## Page excerpt
Mom loved flowers as a child and her passion grew as she
matured into adulthood. Grandma always had a few rose bushes next to the
vegetable patch. It was a luxury few farmers could afford – they had to use
every sliver of dirt to plant food.
When Mom and Dad lost their house to the social engineering
commies who forced them out of their small abode and off the land, there was no
place to plant flowers in the tiny grey concrete apartment. She had a couple of
pots with geraniums as space permitted. The tiny balcony could have housed a
few pots in summer time but we used it to string up a clothes line, hidden from
view.
During our courtship in the late seventies, my fiancé at the
time used to send me Inter-Flora orders of flowers once a month. The downtown
shop delivered with a frown a large bucket of roses or carnations, usually 100
stems. The frown always meant, “How dare I receive such ostentatious capitalist
gifts since many people could not afford or find food?” Because Bill paid in dollars and the Romanian
currency was so weak, $40 bought a lot of flowers. I shared my happiness every
time with all my neighbors in the 15 apartments on our stairwell. It was a visual
luxury, ray of sunshine and color in an otherwise drab existence.
When Mom came to the U.S. and moved in with us in the
faculty house we rented for three years at a southern university where I taught
part time and was a graduate student, she planted a beautiful garden every
summer filled with egg plants, tomatoes, cucumbers, peppers, okra, squash, cantaloupe,
and a few rose bushes.

## Required actions
[1] From the memoir about flowers, list every plant the text says Mom grew in her garden at the faculty house.
[2] In the memoir about flowers, write out the passage from "During our courtship" through "otherwise drab existence." again, swapping "roses" for "tulips".
[3] Condense the paragraph of the memoir about flowers that begins "When Mom and Dad lost their house", keeping its main facts.

## Material supplied
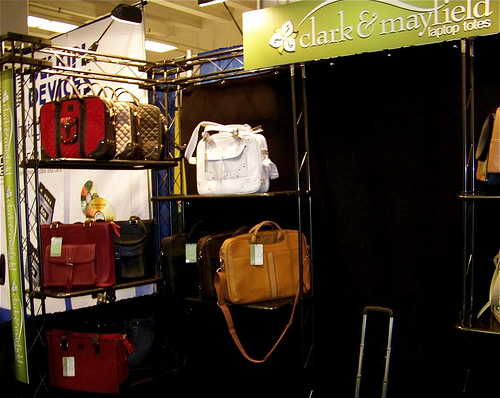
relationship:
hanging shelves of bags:
[6, 28, 322, 395] [36, 81, 165, 161]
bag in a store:
[212, 220, 312, 364] [10, 9, 498, 386]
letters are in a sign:
[296, 2, 493, 52] [240, 1, 487, 97]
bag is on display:
[183, 120, 280, 196] [6, 29, 322, 396]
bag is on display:
[212, 220, 312, 364] [6, 29, 322, 396]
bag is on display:
[46, 328, 136, 396] [6, 29, 322, 396]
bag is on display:
[38, 220, 120, 290] [6, 29, 322, 396]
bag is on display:
[41, 78, 116, 159] [6, 29, 322, 396]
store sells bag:
[10, 9, 498, 386] [210, 218, 312, 363]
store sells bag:
[10, 9, 498, 386] [183, 120, 280, 197]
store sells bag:
[10, 9, 498, 386] [38, 220, 120, 287]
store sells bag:
[10, 9, 498, 386] [41, 77, 115, 157]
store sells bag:
[10, 9, 498, 386] [113, 84, 163, 157]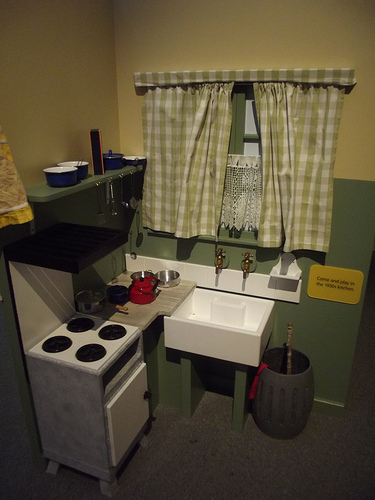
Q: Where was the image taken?
A: It was taken at the kitchen.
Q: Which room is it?
A: It is a kitchen.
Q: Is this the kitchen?
A: Yes, it is the kitchen.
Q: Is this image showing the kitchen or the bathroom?
A: It is showing the kitchen.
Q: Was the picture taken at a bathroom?
A: No, the picture was taken in a kitchen.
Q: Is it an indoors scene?
A: Yes, it is indoors.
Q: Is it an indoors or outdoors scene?
A: It is indoors.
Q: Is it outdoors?
A: No, it is indoors.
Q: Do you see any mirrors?
A: No, there are no mirrors.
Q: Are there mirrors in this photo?
A: No, there are no mirrors.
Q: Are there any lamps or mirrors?
A: No, there are no mirrors or lamps.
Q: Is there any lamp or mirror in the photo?
A: No, there are no mirrors or lamps.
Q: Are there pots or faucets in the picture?
A: Yes, there is a pot.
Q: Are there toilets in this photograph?
A: No, there are no toilets.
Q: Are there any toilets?
A: No, there are no toilets.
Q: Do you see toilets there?
A: No, there are no toilets.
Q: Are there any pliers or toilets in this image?
A: No, there are no toilets or pliers.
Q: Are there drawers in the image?
A: No, there are no drawers.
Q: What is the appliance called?
A: The appliance is a stove.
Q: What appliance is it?
A: The appliance is a stove.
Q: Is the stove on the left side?
A: Yes, the stove is on the left of the image.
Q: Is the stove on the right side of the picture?
A: No, the stove is on the left of the image.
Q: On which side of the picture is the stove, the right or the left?
A: The stove is on the left of the image.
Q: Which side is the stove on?
A: The stove is on the left of the image.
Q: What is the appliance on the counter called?
A: The appliance is a stove.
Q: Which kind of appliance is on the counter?
A: The appliance is a stove.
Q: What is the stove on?
A: The stove is on the counter.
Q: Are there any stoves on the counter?
A: Yes, there is a stove on the counter.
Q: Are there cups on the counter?
A: No, there is a stove on the counter.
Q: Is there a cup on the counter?
A: No, there is a stove on the counter.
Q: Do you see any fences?
A: No, there are no fences.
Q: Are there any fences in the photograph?
A: No, there are no fences.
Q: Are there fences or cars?
A: No, there are no fences or cars.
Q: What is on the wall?
A: The sign is on the wall.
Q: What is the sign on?
A: The sign is on the wall.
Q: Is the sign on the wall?
A: Yes, the sign is on the wall.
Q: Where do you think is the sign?
A: The sign is in the kitchen.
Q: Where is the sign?
A: The sign is in the kitchen.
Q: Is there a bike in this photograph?
A: No, there are no bikes.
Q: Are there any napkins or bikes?
A: No, there are no bikes or napkins.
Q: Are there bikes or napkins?
A: No, there are no bikes or napkins.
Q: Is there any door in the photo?
A: Yes, there is a door.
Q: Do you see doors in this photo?
A: Yes, there is a door.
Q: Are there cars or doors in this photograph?
A: Yes, there is a door.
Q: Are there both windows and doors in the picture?
A: Yes, there are both a door and windows.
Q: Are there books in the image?
A: No, there are no books.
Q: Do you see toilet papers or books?
A: No, there are no books or toilet papers.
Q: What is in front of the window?
A: The sink is in front of the window.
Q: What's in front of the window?
A: The sink is in front of the window.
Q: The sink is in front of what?
A: The sink is in front of the window.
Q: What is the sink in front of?
A: The sink is in front of the window.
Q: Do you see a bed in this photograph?
A: No, there are no beds.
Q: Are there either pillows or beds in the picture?
A: No, there are no beds or pillows.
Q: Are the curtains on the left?
A: No, the curtains are on the right of the image.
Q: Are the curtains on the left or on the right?
A: The curtains are on the right of the image.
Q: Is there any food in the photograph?
A: No, there is no food.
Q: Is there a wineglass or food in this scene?
A: No, there are no food or wine glasses.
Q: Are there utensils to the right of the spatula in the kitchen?
A: Yes, there is a utensil to the right of the spatula.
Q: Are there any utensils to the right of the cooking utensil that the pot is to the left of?
A: Yes, there is a utensil to the right of the spatula.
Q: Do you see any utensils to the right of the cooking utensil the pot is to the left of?
A: Yes, there is a utensil to the right of the spatula.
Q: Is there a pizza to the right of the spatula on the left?
A: No, there is a utensil to the right of the spatula.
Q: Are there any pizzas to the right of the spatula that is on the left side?
A: No, there is a utensil to the right of the spatula.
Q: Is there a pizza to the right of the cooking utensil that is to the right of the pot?
A: No, there is a utensil to the right of the spatula.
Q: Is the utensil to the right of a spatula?
A: Yes, the utensil is to the right of a spatula.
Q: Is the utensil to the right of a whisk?
A: No, the utensil is to the right of a spatula.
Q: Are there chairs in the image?
A: No, there are no chairs.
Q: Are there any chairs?
A: No, there are no chairs.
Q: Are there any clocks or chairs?
A: No, there are no chairs or clocks.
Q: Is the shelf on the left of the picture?
A: Yes, the shelf is on the left of the image.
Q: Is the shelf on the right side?
A: No, the shelf is on the left of the image.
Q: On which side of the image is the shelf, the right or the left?
A: The shelf is on the left of the image.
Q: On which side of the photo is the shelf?
A: The shelf is on the left of the image.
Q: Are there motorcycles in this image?
A: No, there are no motorcycles.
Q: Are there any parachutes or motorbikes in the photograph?
A: No, there are no motorbikes or parachutes.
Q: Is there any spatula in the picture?
A: Yes, there is a spatula.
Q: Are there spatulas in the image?
A: Yes, there is a spatula.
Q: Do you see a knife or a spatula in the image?
A: Yes, there is a spatula.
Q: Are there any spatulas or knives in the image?
A: Yes, there is a spatula.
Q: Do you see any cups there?
A: No, there are no cups.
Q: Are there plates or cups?
A: No, there are no cups or plates.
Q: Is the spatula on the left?
A: Yes, the spatula is on the left of the image.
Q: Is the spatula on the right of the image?
A: No, the spatula is on the left of the image.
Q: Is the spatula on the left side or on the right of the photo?
A: The spatula is on the left of the image.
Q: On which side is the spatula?
A: The spatula is on the left of the image.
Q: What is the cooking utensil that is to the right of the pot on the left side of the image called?
A: The cooking utensil is a spatula.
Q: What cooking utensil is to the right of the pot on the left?
A: The cooking utensil is a spatula.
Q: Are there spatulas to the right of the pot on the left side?
A: Yes, there is a spatula to the right of the pot.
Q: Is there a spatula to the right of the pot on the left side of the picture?
A: Yes, there is a spatula to the right of the pot.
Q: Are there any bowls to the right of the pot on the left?
A: No, there is a spatula to the right of the pot.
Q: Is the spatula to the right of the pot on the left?
A: Yes, the spatula is to the right of the pot.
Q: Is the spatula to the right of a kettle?
A: No, the spatula is to the right of the pot.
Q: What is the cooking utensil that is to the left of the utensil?
A: The cooking utensil is a spatula.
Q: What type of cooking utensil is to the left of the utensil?
A: The cooking utensil is a spatula.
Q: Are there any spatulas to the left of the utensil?
A: Yes, there is a spatula to the left of the utensil.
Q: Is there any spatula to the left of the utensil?
A: Yes, there is a spatula to the left of the utensil.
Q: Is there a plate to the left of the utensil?
A: No, there is a spatula to the left of the utensil.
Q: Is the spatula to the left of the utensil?
A: Yes, the spatula is to the left of the utensil.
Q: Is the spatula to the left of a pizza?
A: No, the spatula is to the left of the utensil.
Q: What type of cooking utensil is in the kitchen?
A: The cooking utensil is a spatula.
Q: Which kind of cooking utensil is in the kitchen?
A: The cooking utensil is a spatula.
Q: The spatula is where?
A: The spatula is in the kitchen.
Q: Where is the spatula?
A: The spatula is in the kitchen.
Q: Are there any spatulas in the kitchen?
A: Yes, there is a spatula in the kitchen.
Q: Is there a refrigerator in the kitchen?
A: No, there is a spatula in the kitchen.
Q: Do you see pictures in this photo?
A: No, there are no pictures.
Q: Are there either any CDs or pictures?
A: No, there are no pictures or cds.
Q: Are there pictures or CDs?
A: No, there are no pictures or cds.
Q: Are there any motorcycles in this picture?
A: No, there are no motorcycles.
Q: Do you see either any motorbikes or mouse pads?
A: No, there are no motorbikes or mouse pads.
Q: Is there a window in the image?
A: Yes, there is a window.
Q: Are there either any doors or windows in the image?
A: Yes, there is a window.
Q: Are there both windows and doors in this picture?
A: Yes, there are both a window and a door.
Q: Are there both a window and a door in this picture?
A: Yes, there are both a window and a door.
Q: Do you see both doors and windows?
A: Yes, there are both a window and a door.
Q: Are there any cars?
A: No, there are no cars.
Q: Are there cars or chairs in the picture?
A: No, there are no cars or chairs.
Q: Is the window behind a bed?
A: No, the window is behind the sink.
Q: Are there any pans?
A: Yes, there is a pan.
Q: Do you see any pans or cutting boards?
A: Yes, there is a pan.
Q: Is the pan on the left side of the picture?
A: Yes, the pan is on the left of the image.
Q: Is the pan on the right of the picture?
A: No, the pan is on the left of the image.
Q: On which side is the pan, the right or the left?
A: The pan is on the left of the image.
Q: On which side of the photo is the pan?
A: The pan is on the left of the image.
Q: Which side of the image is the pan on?
A: The pan is on the left of the image.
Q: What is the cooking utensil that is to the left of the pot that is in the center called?
A: The cooking utensil is a pan.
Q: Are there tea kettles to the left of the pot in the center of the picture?
A: No, there is a pan to the left of the pot.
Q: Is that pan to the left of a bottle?
A: No, the pan is to the left of the pot.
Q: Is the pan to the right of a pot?
A: No, the pan is to the left of a pot.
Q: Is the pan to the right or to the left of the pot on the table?
A: The pan is to the left of the pot.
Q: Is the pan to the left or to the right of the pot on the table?
A: The pan is to the left of the pot.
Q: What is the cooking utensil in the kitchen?
A: The cooking utensil is a pan.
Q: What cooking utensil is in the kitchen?
A: The cooking utensil is a pan.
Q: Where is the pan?
A: The pan is in the kitchen.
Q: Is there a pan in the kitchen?
A: Yes, there is a pan in the kitchen.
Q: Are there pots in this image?
A: Yes, there is a pot.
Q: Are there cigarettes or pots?
A: Yes, there is a pot.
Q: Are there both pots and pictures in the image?
A: No, there is a pot but no pictures.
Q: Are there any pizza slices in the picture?
A: No, there are no pizza slices.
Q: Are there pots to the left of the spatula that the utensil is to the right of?
A: Yes, there is a pot to the left of the spatula.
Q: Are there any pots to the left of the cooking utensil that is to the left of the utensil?
A: Yes, there is a pot to the left of the spatula.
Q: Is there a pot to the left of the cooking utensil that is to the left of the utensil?
A: Yes, there is a pot to the left of the spatula.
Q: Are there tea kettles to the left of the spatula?
A: No, there is a pot to the left of the spatula.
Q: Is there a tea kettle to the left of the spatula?
A: No, there is a pot to the left of the spatula.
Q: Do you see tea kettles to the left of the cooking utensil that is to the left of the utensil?
A: No, there is a pot to the left of the spatula.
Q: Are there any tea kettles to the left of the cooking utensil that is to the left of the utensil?
A: No, there is a pot to the left of the spatula.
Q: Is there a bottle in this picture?
A: No, there are no bottles.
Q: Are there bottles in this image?
A: No, there are no bottles.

## Responses
[1] egg plants, tomatoes, cucumbers, peppers, okra, squash, cantaloupe, rose bushes

[2]
During our courtship in the late seventies, my fiancé at the
time used to send me Inter-Flora orders of flowers once a month. The downtown
shop delivered with a frown a large bucket of tulips or carnations, usually 100
stems. The frown always meant, “How dare I receive such ostentatious capitalist
gifts since many people could not afford or find food?” Because Bill paid in dollars and the Romanian
currency was so weak, $40 bought a lot of flowers. I shared my happiness every
time with all my neighbors in the 15 apartments on our stairwell. It was a visual
luxury, ray of sunshine and color in an otherwise drab existence.

[3] After the social engineering communists forced Mom and Dad out of their house and off the land, their tiny grey concrete apartment had no place for flowers. Mom kept a couple of pots of geraniums where space allowed. The small balcony could have held a few pots in summer, but the family used it for a clothesline hidden from view.